* [Extrait fourni]
+++
Combien d’avions et autres engins militaires contaminés par la radioactivité, la France a-t-elle volontairement enterré dans les sables du Sahara ? Combien de tonnes de déchets hautement radioactifs sont enfouis au cœur de la montagne du Tan Afella ? Pendant combien d’années encore les générations actuelles et futures, comme l’environnement vont-ils souffrir de cette pollution ? La question reste entière 61 ans après le premier essai nucléaire français au Sahara algérien. Nous demandons, une nouvelle fois, que la France regarde en face son héritage radiologique, prenne en charge les conséquences sanitaires et environnementales et agisse pour la sécurité de tous.
Le 13 février 1960, la France réalisait son premier essai nucléaire, suivi de 16 autres jusqu’au 16 février 1966. La radioactivité générée, les déchets enterrés volontairement ou cachés, comme nous le révélions le 27 août 2020 dans une étude* — réalisée par ICAN France et l’Observatoire des armements —, pèse toujours, au vu de l’importance des conséquences humanitaires et environnementales, dans les relations franco-algériennes.
- Septembre 2020, les députés François-Michel Lambert (Libertés et Territoires), Jean-Paul Lecoq (GDR), Sébastien Nadot (non-inscrit), Aurélien Taché, (non-inscrit) ont déposé des questions écrites demandant de « publier les zones où ces déchets ont été enterrés afin de mettre un terme aux dangers que court les générations actuelles et futures dans ces zones ». Le ministère des Armées a répondu sans apporter aucune précision sur les déchets.
- 21 octobre 2020, la ministre de l’Environnement Barbara Pompili, dans une audition publique, en réponse à l’interpellation de la députée Mathilde Panot, a indiqué qu’elle allait se renseigner sur cette problématique des déchets laissés en Algérie. Qu’en est-il ?
- 20 janvier 2021, l’historien Benjamin Stora a remis au président Macron, son rapport sur la réconciliation mémorielle entre la France et l’Algérie dans lequel il reprend certaines de nos recommandations à propos des déchets et des essais nucléaires.
Le « passé nucléaire » ne doit plus rester profondément enfoui dans les sables. Comme leurs prédécesseurs, le président Emmanuel Macron et ses ministres seront coupables aux yeux de l’histoire s’ils n’agissent pas. À eux d’agir et de prendre des initiatives en direction des autorités algériennes pour une prise en charge des victimes et une réhabilitation de l’environnement !
Rappel de quelques données
17 essais nucléaires, entre le 13 février 1960 et le 16 février 1966, dont :
- 4 atmosphériques, laissant sur le sol des fragments noirs de sable vitrifié ;
- 13 souterrains, dont 4 (Béryl, Améthyste, Rubis, Jade) provoqueront une diffusion massive dans l’atmosphère de gaz et de roches radioactives.
+++
[Entrées du jeu de données]
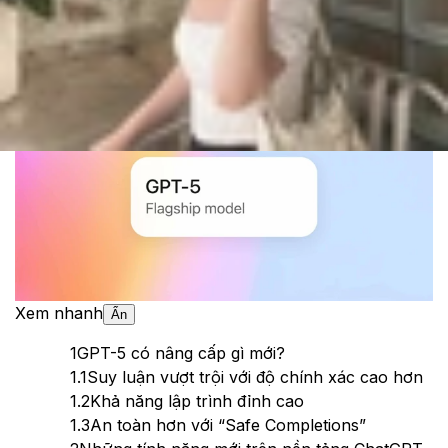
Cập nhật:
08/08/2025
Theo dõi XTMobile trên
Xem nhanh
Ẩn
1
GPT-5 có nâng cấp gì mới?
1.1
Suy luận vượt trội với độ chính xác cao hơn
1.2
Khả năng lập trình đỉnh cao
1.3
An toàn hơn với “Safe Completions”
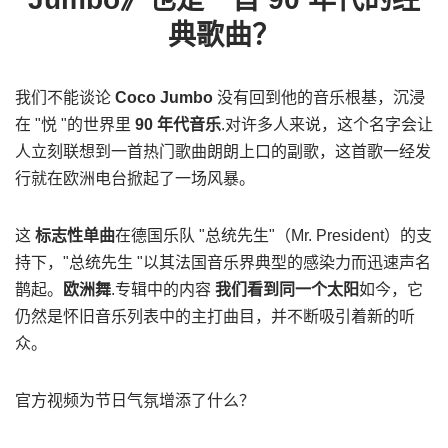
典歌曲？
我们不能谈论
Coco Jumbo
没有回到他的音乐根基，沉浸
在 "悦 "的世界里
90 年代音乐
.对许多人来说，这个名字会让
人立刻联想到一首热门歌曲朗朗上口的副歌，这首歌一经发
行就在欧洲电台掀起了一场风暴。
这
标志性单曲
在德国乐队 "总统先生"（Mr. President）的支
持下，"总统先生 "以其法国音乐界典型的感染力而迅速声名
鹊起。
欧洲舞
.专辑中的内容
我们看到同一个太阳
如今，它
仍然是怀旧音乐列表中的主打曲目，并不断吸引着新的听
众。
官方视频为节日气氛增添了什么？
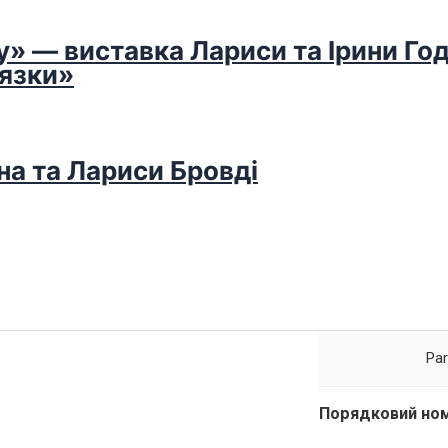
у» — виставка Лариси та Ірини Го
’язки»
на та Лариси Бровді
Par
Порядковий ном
+++
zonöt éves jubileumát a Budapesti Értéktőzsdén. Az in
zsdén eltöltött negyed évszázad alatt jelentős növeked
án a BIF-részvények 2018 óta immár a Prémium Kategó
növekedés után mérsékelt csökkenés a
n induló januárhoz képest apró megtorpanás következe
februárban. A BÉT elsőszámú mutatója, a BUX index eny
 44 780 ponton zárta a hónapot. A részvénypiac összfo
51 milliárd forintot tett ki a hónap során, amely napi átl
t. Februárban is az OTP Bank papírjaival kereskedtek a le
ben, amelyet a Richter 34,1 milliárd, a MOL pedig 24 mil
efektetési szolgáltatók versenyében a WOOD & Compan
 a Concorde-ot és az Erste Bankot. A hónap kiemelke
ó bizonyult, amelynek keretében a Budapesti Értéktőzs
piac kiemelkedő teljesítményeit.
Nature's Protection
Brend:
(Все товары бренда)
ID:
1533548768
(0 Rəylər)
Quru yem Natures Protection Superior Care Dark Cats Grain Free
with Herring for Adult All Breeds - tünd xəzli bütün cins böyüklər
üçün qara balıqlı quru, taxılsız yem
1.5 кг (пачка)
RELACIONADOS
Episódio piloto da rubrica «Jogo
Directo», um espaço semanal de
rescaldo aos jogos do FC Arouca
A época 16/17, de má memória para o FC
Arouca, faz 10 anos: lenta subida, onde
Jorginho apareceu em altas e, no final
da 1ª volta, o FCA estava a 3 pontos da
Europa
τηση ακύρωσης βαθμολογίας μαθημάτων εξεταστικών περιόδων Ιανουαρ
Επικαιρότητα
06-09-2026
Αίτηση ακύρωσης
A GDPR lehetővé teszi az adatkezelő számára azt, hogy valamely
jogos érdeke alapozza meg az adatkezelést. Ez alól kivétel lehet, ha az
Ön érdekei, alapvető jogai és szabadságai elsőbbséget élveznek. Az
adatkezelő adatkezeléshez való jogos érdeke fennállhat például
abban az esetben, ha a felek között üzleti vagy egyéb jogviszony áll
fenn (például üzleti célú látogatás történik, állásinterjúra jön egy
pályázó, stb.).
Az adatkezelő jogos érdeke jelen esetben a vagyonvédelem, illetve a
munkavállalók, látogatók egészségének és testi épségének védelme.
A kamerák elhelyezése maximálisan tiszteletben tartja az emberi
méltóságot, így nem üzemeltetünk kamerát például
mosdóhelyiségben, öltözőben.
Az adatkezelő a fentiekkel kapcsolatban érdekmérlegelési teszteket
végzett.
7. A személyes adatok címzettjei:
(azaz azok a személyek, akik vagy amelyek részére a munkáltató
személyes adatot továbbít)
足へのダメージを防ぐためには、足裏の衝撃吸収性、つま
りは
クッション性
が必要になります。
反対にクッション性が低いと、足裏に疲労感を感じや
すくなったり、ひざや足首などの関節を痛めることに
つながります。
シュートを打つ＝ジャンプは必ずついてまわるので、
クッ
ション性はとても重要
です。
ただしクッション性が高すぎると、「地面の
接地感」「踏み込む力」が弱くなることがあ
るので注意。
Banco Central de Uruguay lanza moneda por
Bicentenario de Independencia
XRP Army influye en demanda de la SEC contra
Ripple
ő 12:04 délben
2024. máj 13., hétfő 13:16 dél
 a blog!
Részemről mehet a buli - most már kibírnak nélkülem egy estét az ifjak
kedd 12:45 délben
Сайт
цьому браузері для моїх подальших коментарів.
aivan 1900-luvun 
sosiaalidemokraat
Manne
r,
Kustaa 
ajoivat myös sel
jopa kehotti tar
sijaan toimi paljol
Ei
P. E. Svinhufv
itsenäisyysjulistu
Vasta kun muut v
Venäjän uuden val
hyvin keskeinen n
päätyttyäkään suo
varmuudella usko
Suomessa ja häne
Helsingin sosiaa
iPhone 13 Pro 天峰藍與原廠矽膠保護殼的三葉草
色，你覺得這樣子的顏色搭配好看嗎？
+++
* [Consigne à suivre] Dans l'extrait sur les essais nucléaires français au Sahara, quels sont les noms des quatre essais souterrains ayant provoqué une diffusion massive de gaz et de roches radioactives dans l'atmosphère ?

* [Corrigé proposé] Béryl, Améthyste, Rubis et Jade.